Gates of the Mountain Dog (unnamed)
Located at Gates of the Mountains outside of Helena, Montana is a sculpture called Montana Stockman with Dog, erected around 2005 by artist Jim Dolan. This wilderness area also has plaques honoring the history of ranching in the area, specifically by the Hilger Hereford Ranch and the Sieben Ranch. According to Dolan, this stockman depicts former Montana senator Max Sieben Baucus’s brother, though the Sieben family considers the sculpture to be a symbol of the work of ranchers in Montana as a whole, rather than a tribute to one particular rancher or stockman. From this sculpture we can gather that these two companions likely never separated. We can see the friendship between the two, and can easily imagine the dog herding the stockman’s sheep all day and sleeping by his feet all night. We can see shadows of the stockman scooping the dog’s chow and rubbing its head after a long day in the harsh Montana elements. If anyone has information about who this stockman might be or who the dog is, we would love to know!

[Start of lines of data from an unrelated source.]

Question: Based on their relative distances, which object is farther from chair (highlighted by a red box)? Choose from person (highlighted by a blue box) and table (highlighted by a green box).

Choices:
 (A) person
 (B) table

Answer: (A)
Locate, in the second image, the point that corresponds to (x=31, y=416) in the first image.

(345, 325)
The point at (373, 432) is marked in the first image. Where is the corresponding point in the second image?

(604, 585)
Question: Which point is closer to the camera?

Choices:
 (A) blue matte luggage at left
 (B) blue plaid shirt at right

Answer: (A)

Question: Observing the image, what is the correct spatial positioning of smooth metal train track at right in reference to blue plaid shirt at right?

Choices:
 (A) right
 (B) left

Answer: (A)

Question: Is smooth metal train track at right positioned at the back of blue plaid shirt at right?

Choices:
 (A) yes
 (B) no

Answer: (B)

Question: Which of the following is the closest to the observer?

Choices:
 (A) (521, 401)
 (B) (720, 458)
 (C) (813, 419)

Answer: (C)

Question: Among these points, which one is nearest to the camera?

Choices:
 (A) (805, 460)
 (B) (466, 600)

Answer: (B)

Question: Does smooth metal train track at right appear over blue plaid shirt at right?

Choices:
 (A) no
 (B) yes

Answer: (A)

Whether the dog is that of a famous expeditioner or a humble stockman, they always treat their masters as though they are kings of the world. You may only treat your dog with respect to reap the benefits of having a loyal and kind companion to accompany you on your travels. The dogs of Montana’s history were hardworking—docile at home but fiercely professional in the field, and they left their masters with everlasting memories of good friendship. If you have a Shep or a Moab at home, be sure to give him a kiss on the nose and a long walk today.